Quiconque possède un jardin dans sa cour - ou même un jardin à l'échelle commerciale - vit dans la peur du virus de la mosaïque du concombre (CMV). La maladie frappe durement les plantes comme les tomates, les concombres et les poivrons, non seulement freine leur croissance, mais provoque également des feuilles déformées, des taches jaunes et des traînées. Il n'y a pas de traitement; une fois qu'une plante est infectée, c'est fait.
Mais la maladie fait plus que tuer les plantes: elle les rend attractives pour les abeilles, qui affluent vers la végétation infectée. "On pourrait penser que les pollinisateurs préféreraient une plante en bonne santé", a déclaré Beverley Glover, directrice du Botanic Garden de l'Université de Cambridge dans un communiqué de presse. "Cependant, la modélisation a suggéré que si les pollinisateurs étaient orientés vers les plantes malades dans la nature, cela pourrait court-circuiter la sélection naturelle pour la résistance aux maladies."
Pour déterminer ce qui se passait, Glover et une équipe du groupe de virologie et de pathologie des plantes moléculaires de Cambridge étudièrent la relation entre les plantes infectées par le CMV et les bourdons. Leurs résultats sont publiés dans la revue PLOS Pathogens.
L'équipe a cultivé des plants de tomates dans une serre, puis les a infectés avec le virus. Les plantes produisent naturellement des composés organiques volatils, dont certains attirent les pollinisateurs et d'autres repoussant les prédateurs potentiels. Ce qu'ils ont découvert, c'est que le virus a modifié la composition des composés volatils émis par le plant de tomate. Lorsqu'ils ont libéré des bourdons dans leurs serres, les insectes ont aimé ce qu'ils sentaient.
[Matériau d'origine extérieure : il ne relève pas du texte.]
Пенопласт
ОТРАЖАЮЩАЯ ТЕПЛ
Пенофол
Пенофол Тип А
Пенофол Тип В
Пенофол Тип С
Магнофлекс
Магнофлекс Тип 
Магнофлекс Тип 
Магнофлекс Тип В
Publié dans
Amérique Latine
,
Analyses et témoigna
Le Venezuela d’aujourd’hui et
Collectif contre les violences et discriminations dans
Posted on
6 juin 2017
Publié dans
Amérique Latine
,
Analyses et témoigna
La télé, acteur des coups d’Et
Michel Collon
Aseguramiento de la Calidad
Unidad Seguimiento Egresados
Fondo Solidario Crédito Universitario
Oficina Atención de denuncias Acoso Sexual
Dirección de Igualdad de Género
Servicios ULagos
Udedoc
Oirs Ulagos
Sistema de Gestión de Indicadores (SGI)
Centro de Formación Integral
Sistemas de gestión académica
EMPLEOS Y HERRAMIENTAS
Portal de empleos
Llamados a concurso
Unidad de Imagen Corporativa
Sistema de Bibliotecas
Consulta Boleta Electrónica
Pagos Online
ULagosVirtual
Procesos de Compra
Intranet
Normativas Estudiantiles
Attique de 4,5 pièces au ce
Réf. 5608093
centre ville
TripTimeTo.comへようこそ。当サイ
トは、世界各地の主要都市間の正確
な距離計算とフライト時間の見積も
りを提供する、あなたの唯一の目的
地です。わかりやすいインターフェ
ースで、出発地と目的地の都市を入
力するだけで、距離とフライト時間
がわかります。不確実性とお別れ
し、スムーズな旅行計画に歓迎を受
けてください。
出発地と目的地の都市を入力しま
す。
Ils se sont d'abord dirigés vers les plantes infectées et ont passé plus de temps à répandre leur pollen.
«À ma connaissance, il s'agit de la première preuve que l'infection par le virus peut rendre les plantes plus attrayantes pour les pollinisateurs», a déclaré l'investigateur principal John Carr à Nenad Jarić Dauenhauer, au New Scientist . «Les virus reprogramment le métabolisme des plantes et nous pouvons penser que cela a occasionné des changements bénéfiques pour les abeilles.»
Le virus court-circuite le fonctionnement normal de la relation entre les plantes et les pollinisateurs. En règle générale, les pollinisateurs choisissent des plantes saines avec beaucoup de fleurs émettant des composés volatils attrayants. Cela signifie généralement que les plantes en bonne santé produisent plus de graines que leurs voisins malades. Mais le CMV prédispose les abeilles à choisir les plantes sensibles aux maladies, ce qui signifie que ces individus produisent plus de graines de plantes vulnérables au virus. Cela permet à la plante de se reproduire et confère au virus de nombreux hôtes futurs prédisposés aux maladies, une relation appelée mutualisme symbiotique.
"Nous nous attendions à ce que les plantes sensibles aux maladies souffrent, mais en les rendant plus attrayantes pour les pollinisateurs, le virus donne un avantage à ces plantes", a déclaré Carr dans le communiqué de presse. "Nos résultats suggèrent que l'image d'une course aux armements phytopathogènes est plus complexe qu'on ne le pensait auparavant, et dans certains cas, nous devrions penser aux virus de manière plus positive."
En fait, Carr explique à Dauenhauer que le phénomène récemment découvert pourrait conduire à de meilleurs rendements si les chercheurs pouvaient déterminer exactement comment le virus modifie les composés volatils pour attirer plus de pollinisateurs.